The PM cannot afford to neglect his growth agenda
It is unfortunate that prime minister Narendra Modi has, over a period of time, changed his government’s narrative from being pro-growth to being pro-poor. Both are, in a sense, related since you can’t reduce poverty without more growth; but without infusing confidence in investors—apart from FIIs who are coming in since most of the world is in bad shape—you can’t get investments, and therefore growth, to go back up. This, however, requires tough steps and, since losers tend to bunch up while those benefiting don’t stop to support/thank the government, the chorus of protest will always seem overwhelming. If the prime minister is going to get distracted by the noise, he is certain to fail to enthuse investors. In the case of agriculture, for instance, more irrigation is critical, but the only way to get the necessary funds is to stop the huge leakages in food subsidies—the progress in moving to cash transfers, however, is not proceeding fast enough, partly for fear this will alienate people; if half the population doesn’t get the grain it is supposed to, it is difficult to understand how cash transfers will alienate the population. Indeed, the prime minister would do well to learn from the previous government which decided to hike diesel prices steadily, and there was no protest after the initial few months.

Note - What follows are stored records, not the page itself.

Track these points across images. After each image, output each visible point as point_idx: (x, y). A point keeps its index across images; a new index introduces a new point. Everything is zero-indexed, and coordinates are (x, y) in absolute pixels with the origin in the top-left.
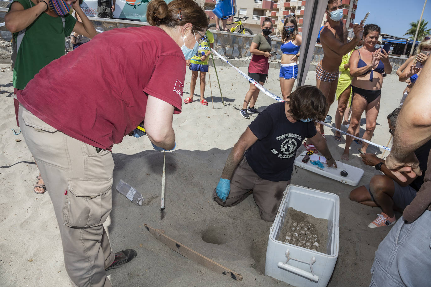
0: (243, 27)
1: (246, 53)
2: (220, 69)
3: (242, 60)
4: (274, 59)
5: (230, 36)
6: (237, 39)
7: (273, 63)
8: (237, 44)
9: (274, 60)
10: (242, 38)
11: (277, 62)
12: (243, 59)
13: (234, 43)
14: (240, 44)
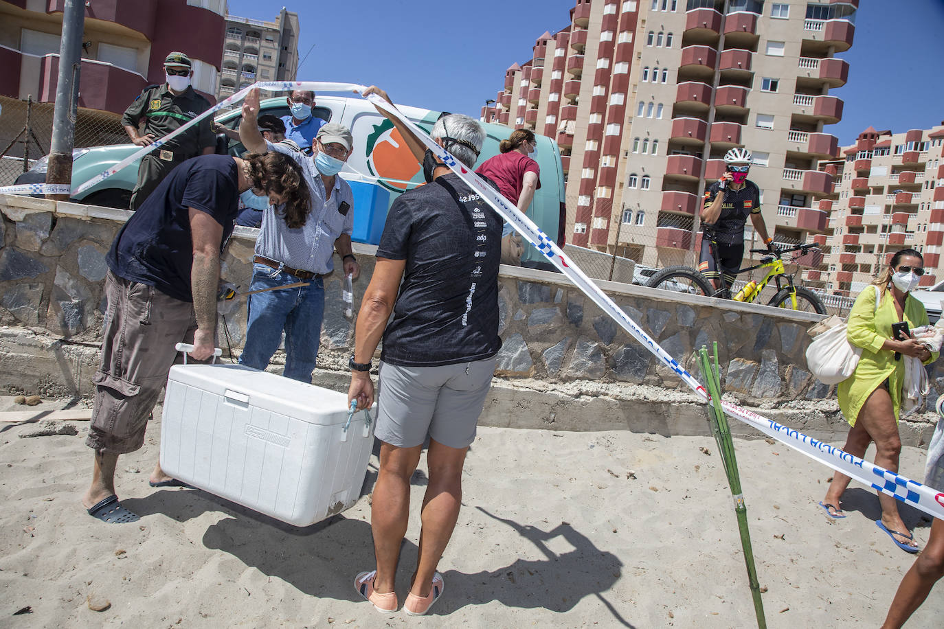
0: (790, 282)
1: (809, 385)
2: (698, 447)
3: (790, 411)
4: (918, 411)
5: (749, 319)
6: (775, 332)
7: (915, 425)
8: (774, 348)
9: (916, 415)
10: (795, 325)
11: (928, 421)
12: (795, 411)
13: (761, 343)
14: (785, 348)
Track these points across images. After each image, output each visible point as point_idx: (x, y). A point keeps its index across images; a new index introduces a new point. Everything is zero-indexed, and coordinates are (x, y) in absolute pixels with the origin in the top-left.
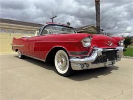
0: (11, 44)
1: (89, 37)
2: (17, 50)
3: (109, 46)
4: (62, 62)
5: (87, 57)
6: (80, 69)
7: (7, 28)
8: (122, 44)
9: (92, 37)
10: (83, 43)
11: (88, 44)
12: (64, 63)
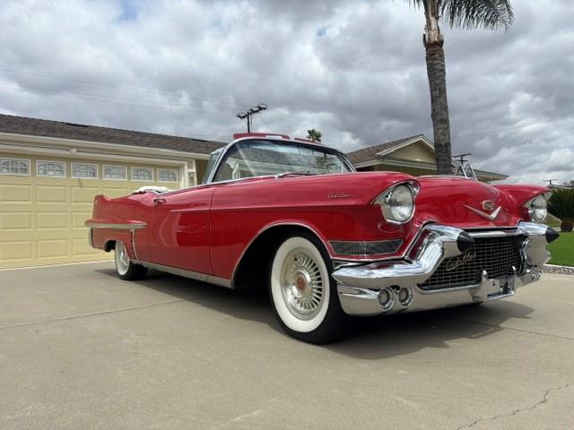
0: (88, 222)
1: (406, 184)
2: (110, 246)
3: (488, 221)
4: (301, 284)
5: (400, 261)
6: (377, 309)
7: (69, 160)
8: (542, 213)
9: (416, 184)
10: (385, 208)
11: (403, 213)
12: (308, 288)
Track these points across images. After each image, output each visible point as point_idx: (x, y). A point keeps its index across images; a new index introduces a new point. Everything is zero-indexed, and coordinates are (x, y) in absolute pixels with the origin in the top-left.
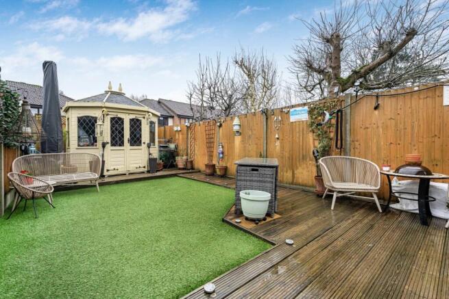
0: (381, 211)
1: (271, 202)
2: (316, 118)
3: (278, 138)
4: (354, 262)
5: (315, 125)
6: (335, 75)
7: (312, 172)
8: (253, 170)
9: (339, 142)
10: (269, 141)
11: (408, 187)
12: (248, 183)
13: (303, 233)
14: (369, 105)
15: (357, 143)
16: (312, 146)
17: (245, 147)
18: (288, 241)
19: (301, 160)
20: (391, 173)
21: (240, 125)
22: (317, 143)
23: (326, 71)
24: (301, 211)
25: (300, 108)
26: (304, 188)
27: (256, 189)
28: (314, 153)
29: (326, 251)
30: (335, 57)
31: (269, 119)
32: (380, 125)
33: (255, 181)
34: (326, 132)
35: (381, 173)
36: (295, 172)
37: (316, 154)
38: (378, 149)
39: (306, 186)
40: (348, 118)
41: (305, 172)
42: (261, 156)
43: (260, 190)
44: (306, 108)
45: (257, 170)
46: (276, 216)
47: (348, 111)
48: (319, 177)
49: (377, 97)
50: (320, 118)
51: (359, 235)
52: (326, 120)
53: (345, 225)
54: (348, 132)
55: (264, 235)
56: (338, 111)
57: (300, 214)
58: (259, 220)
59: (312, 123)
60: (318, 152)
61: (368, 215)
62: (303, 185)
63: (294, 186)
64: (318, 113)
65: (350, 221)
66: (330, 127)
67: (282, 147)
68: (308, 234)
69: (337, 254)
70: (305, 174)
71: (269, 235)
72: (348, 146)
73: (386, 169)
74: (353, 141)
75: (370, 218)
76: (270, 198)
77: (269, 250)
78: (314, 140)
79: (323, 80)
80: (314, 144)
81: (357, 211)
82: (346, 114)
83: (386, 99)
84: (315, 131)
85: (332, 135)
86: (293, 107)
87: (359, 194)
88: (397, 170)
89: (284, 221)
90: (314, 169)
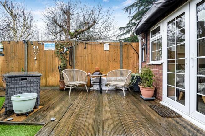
0: (88, 91)
1: (37, 99)
2: (60, 49)
3: (36, 59)
4: (85, 116)
5: (59, 53)
6: (68, 30)
7: (57, 78)
8: (22, 80)
9: (71, 62)
10: (29, 61)
11: (96, 80)
12: (18, 89)
13: (59, 111)
14: (82, 46)
15: (78, 63)
16: (57, 64)
17: (8, 65)
18: (52, 119)
19: (51, 72)
20: (91, 75)
21: (3, 49)
22: (60, 63)
23: (64, 27)
24: (54, 100)
25: (51, 43)
26: (53, 87)
27: (24, 93)
28: (59, 68)
29: (72, 116)
30: (68, 21)
31: (29, 47)
32: (86, 56)
33: (24, 87)
34: (65, 57)
35: (88, 75)
36: (48, 79)
37: (60, 69)
38: (86, 66)
39: (54, 86)
40: (75, 51)
41: (53, 79)
42: (23, 70)
43: (28, 92)
44: (54, 43)
45: (26, 79)
46: (40, 107)
47: (75, 48)
48: (62, 80)
49: (85, 43)
50: (61, 50)
51: (83, 104)
52: (64, 52)
53: (77, 102)
54: (74, 58)
55: (35, 121)
56: (71, 47)
57: (54, 102)
58: (29, 113)
59: (58, 52)
60: (61, 67)
61: (84, 94)
62: (52, 86)
63: (47, 87)
64: (61, 47)
65: (78, 99)
66: (66, 55)
67: (39, 65)
68: (62, 111)
69: (78, 116)
70: (54, 79)
71: (39, 120)
72: (75, 64)
73: (89, 74)
74: (76, 62)
75: (85, 95)
76: (37, 96)
77: (41, 129)
78: (59, 61)
79: (62, 31)
80: (58, 63)
81: (79, 94)
82: (74, 49)
83: (88, 45)
84: (59, 56)
85: (67, 59)
86: (46, 42)
87: (79, 86)
88: (93, 74)
89: (46, 108)
90: (59, 76)
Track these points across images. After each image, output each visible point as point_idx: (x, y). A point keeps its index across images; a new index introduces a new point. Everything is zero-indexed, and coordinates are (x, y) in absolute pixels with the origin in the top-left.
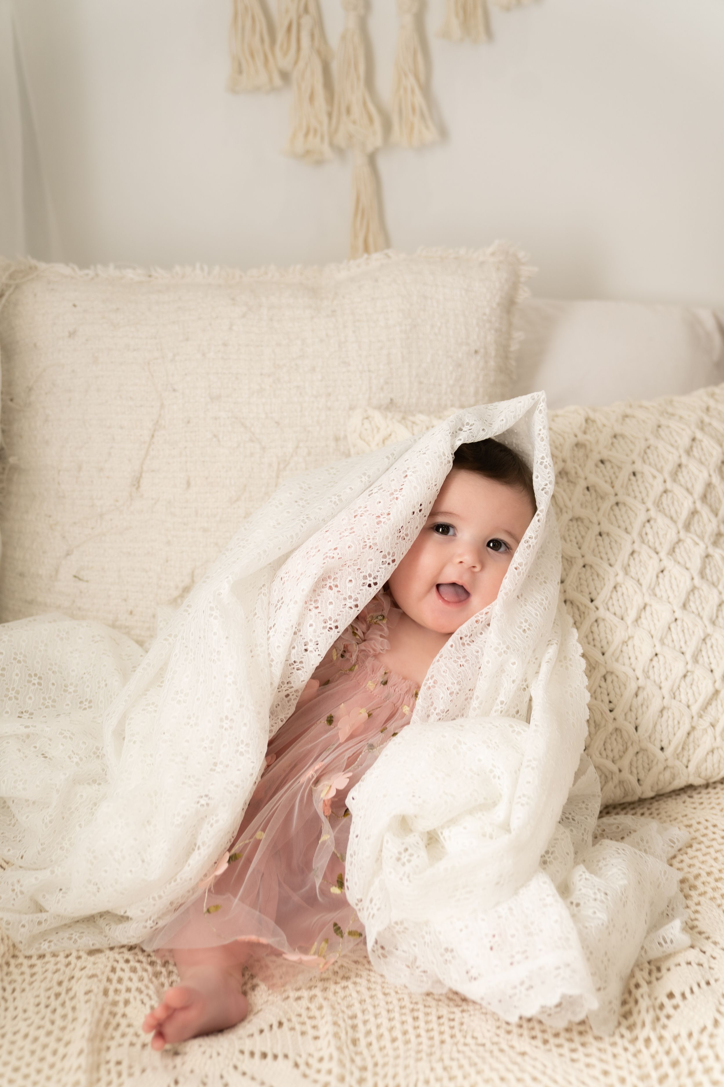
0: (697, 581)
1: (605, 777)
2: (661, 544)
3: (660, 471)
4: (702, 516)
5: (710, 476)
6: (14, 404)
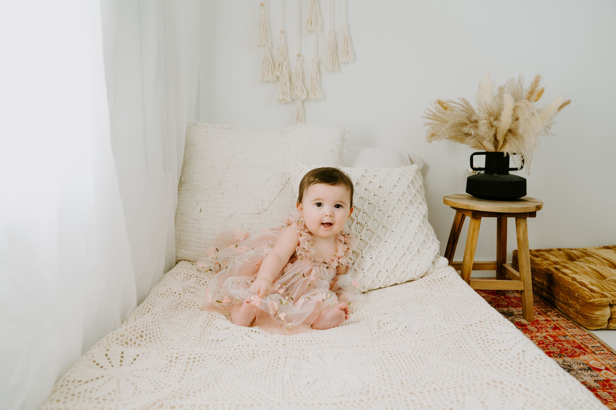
0: (399, 220)
3: (389, 186)
4: (401, 201)
6: (185, 162)
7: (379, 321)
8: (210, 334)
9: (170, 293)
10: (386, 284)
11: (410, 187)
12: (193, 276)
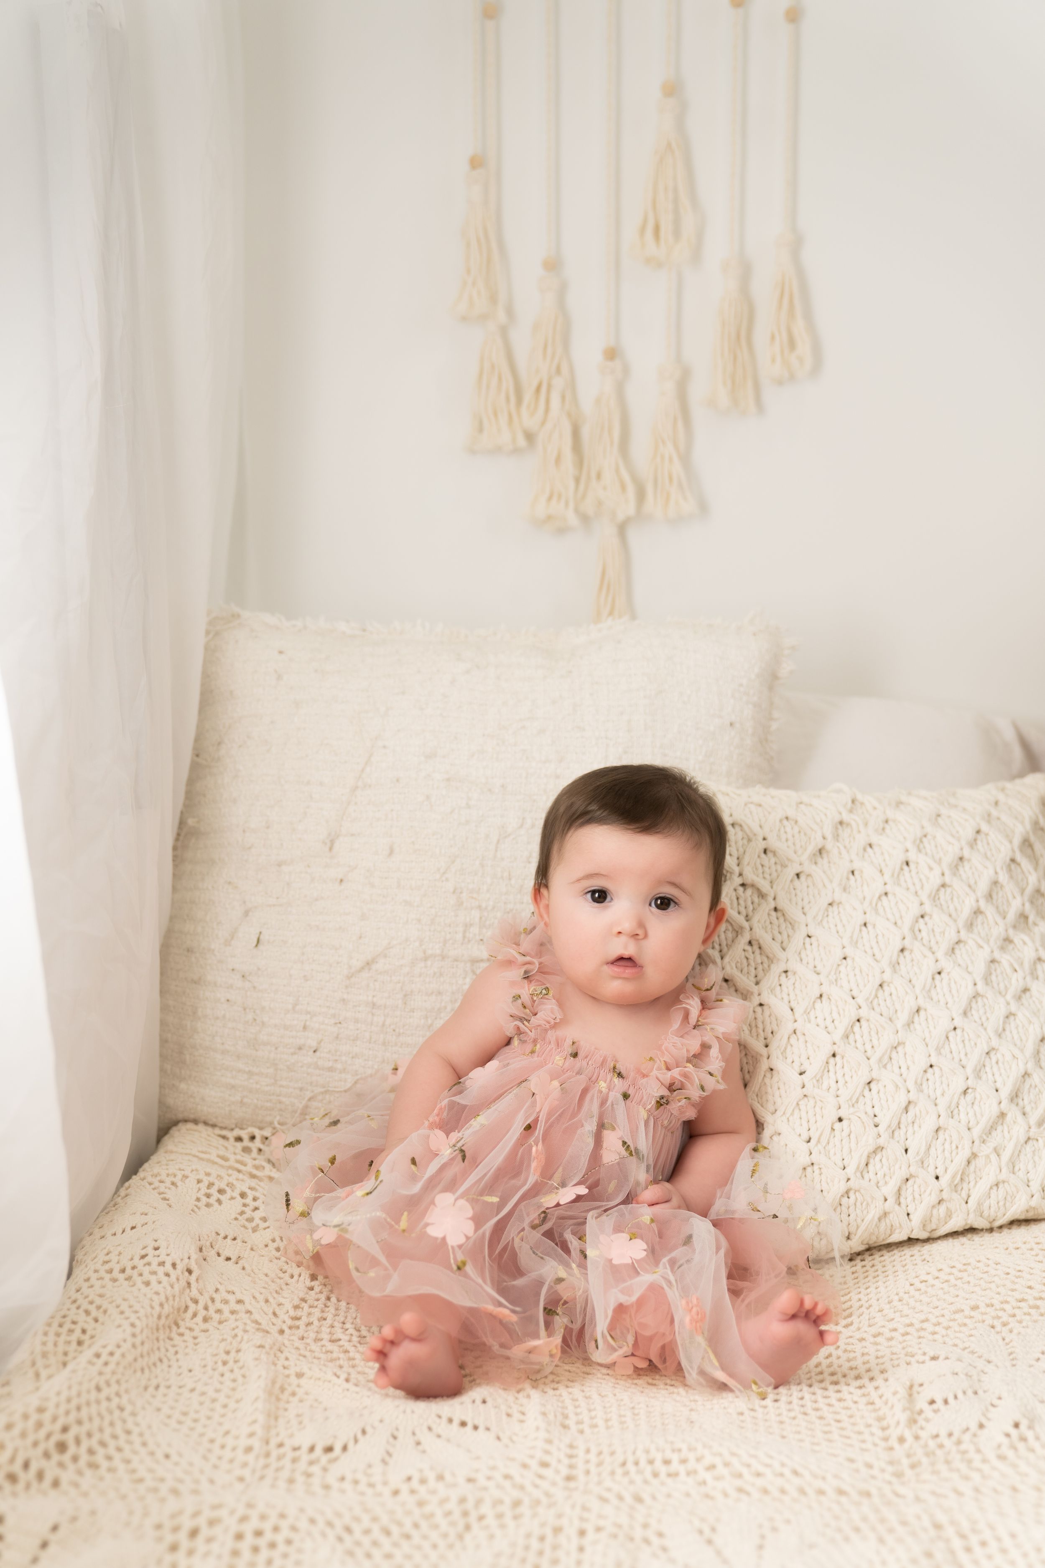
0: (980, 987)
2: (937, 943)
3: (939, 862)
4: (986, 917)
5: (996, 873)
6: (198, 760)
7: (911, 1387)
8: (300, 1423)
9: (154, 1267)
10: (934, 1227)
11: (1019, 864)
12: (228, 1189)
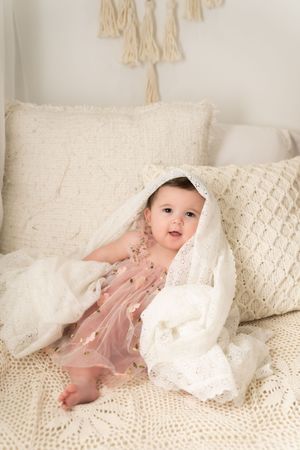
1: (242, 311)
2: (265, 220)
4: (282, 209)
5: (285, 194)
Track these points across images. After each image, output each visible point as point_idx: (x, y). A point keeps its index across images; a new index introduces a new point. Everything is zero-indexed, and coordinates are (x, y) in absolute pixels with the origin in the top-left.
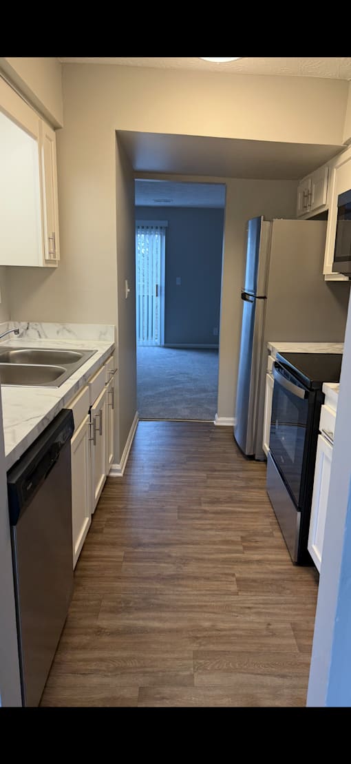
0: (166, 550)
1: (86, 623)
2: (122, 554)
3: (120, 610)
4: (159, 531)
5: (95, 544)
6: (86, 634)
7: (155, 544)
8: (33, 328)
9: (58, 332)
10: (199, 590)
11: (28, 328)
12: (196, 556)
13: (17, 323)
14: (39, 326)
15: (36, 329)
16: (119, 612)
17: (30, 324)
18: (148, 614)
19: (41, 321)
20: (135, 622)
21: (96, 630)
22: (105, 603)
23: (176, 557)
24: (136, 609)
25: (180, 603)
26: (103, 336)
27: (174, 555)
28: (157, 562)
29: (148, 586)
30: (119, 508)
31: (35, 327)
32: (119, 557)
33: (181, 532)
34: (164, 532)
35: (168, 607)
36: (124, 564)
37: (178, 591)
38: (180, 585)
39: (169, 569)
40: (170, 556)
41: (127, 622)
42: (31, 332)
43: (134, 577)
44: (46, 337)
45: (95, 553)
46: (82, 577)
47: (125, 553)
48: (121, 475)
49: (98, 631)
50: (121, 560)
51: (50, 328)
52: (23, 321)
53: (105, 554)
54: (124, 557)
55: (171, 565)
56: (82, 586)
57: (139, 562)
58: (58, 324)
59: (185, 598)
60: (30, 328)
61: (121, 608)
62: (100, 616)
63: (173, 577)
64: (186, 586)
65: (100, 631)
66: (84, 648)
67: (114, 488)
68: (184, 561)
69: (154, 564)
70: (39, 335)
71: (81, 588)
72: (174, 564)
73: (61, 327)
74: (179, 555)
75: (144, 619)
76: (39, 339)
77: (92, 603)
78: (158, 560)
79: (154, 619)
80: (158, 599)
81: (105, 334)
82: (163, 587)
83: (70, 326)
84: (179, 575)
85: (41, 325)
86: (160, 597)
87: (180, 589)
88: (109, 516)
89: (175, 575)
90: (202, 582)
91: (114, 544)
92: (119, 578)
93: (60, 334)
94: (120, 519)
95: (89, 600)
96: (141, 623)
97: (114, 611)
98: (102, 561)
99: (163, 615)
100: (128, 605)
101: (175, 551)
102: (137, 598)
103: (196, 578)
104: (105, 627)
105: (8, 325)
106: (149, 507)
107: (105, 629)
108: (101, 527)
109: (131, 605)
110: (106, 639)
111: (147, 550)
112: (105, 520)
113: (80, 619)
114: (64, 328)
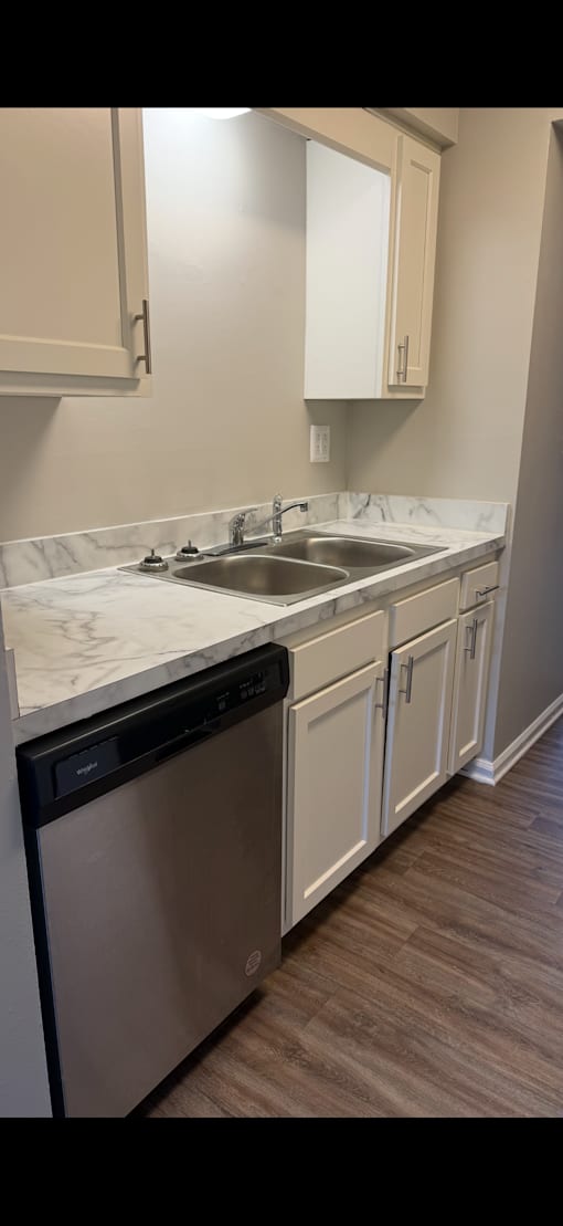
0: (496, 956)
1: (283, 1022)
2: (412, 927)
3: (348, 1030)
4: (502, 913)
5: (382, 891)
6: (273, 1044)
7: (483, 936)
8: (375, 504)
9: (411, 513)
10: (515, 1070)
11: (368, 504)
12: (552, 994)
13: (354, 495)
14: (385, 502)
15: (379, 506)
16: (344, 1034)
17: (373, 497)
18: (390, 1064)
19: (388, 493)
20: (359, 1068)
21: (291, 1046)
22: (331, 1004)
23: (507, 980)
24: (375, 1044)
25: (461, 1077)
26: (484, 523)
27: (506, 972)
28: (466, 973)
29: (421, 1011)
30: (456, 843)
31: (378, 502)
32: (405, 931)
33: (548, 933)
34: (512, 918)
35: (434, 1070)
36: (405, 947)
37: (471, 1048)
38: (483, 1041)
39: (478, 994)
40: (497, 971)
41: (347, 1059)
42: (373, 511)
43: (407, 981)
44: (393, 520)
45: (370, 907)
46: (327, 939)
47: (420, 928)
48: (492, 781)
49: (292, 1050)
50: (405, 938)
51: (399, 504)
52: (362, 492)
53: (384, 915)
54: (413, 935)
55: (490, 991)
56: (316, 954)
57: (434, 956)
58: (411, 498)
59: (477, 1070)
60: (371, 503)
61: (352, 1027)
62: (313, 1024)
63: (478, 1017)
64: (494, 1048)
65: (293, 1050)
66: (255, 1066)
67: (464, 801)
68: (520, 994)
69: (457, 973)
70: (383, 516)
71: (313, 957)
72: (496, 990)
73: (416, 503)
74: (516, 977)
75: (377, 1071)
76: (381, 523)
77: (314, 992)
78: (469, 969)
79: (393, 1080)
80: (423, 1045)
81: (488, 519)
82: (449, 1026)
83: (431, 502)
84: (492, 1016)
85: (387, 500)
86: (432, 1044)
87: (478, 1047)
88: (430, 850)
89: (485, 1013)
90: (533, 1056)
91: (409, 904)
92: (382, 969)
93: (414, 516)
94: (446, 862)
95: (312, 986)
96: (367, 1075)
97: (339, 1027)
98: (373, 926)
99: (415, 1081)
100: (365, 1028)
101: (513, 967)
102: (391, 1024)
103: (525, 1042)
104: (307, 1049)
105: (338, 497)
106: (511, 859)
107: (305, 1052)
108: (405, 864)
109: (371, 1031)
110: (295, 1071)
111: (461, 939)
112: (420, 854)
113: (280, 1012)
114: (422, 505)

In the case of areas like petroleum and telecom, this newspaper has written often enough, the government has yet to get its policy right, and that is keeping big investments back. While the Cairn and FII tax notices have once again given rise to the fear that the days of tax terrorism are not over, the government is only hurting its own case by creating all manner of hurdles to even legitimate arbitration by companies. That is why you have had voices like Deepak Parekh’s expressing disappointment at the pace of reforms.
While a voice like that of Ratan Tata asking industry not to lose the faith must come as a breath of fresh air, as the state of the markets testifies, the goodwill isn’t going to last forever—the Sensex rose 14% between when the BJP won the elections and December 31, and just 0.66% since. That is why the government’s stance on the land Bill has now become a litmus test for its appetite, and ability to deliver, on reforms. Given the way the Bill has energised the Congress party as well as various political groups most had written off, it is not clear if the government can get the Bill passed in Parliament any time soon. Since the government has already diluted the Bill, especially in the case of industrial corridors—this was the best way to acquire land for new cities—its best bet is to keep re-promulgating the land ordinance while continuing to acquire more land for roads and irrigation projects. This will both reignite the investment climate as well as put more money in the hands of farmers, giving the prime minister time to convince political allies and farmer groups of the land Bill’s benefits. Meanwhile, we need big decisions, such as some major strategic sales of PSUs, to get the investor mood back up. It was the promise of rapid economic growth that got the prime minister to where he is today, and it is only the fulfilment of that which will get Indians to discard caste and other barriers to vote for him again in the coming state elections. The Congress lost the 2014 elections, P Chidambaram said around this time last year, because while the party won the 2009 elections in mainly urban India, it continued to focus on rural India over the next five years. That’s a lesson the prime minister mustn’t forget.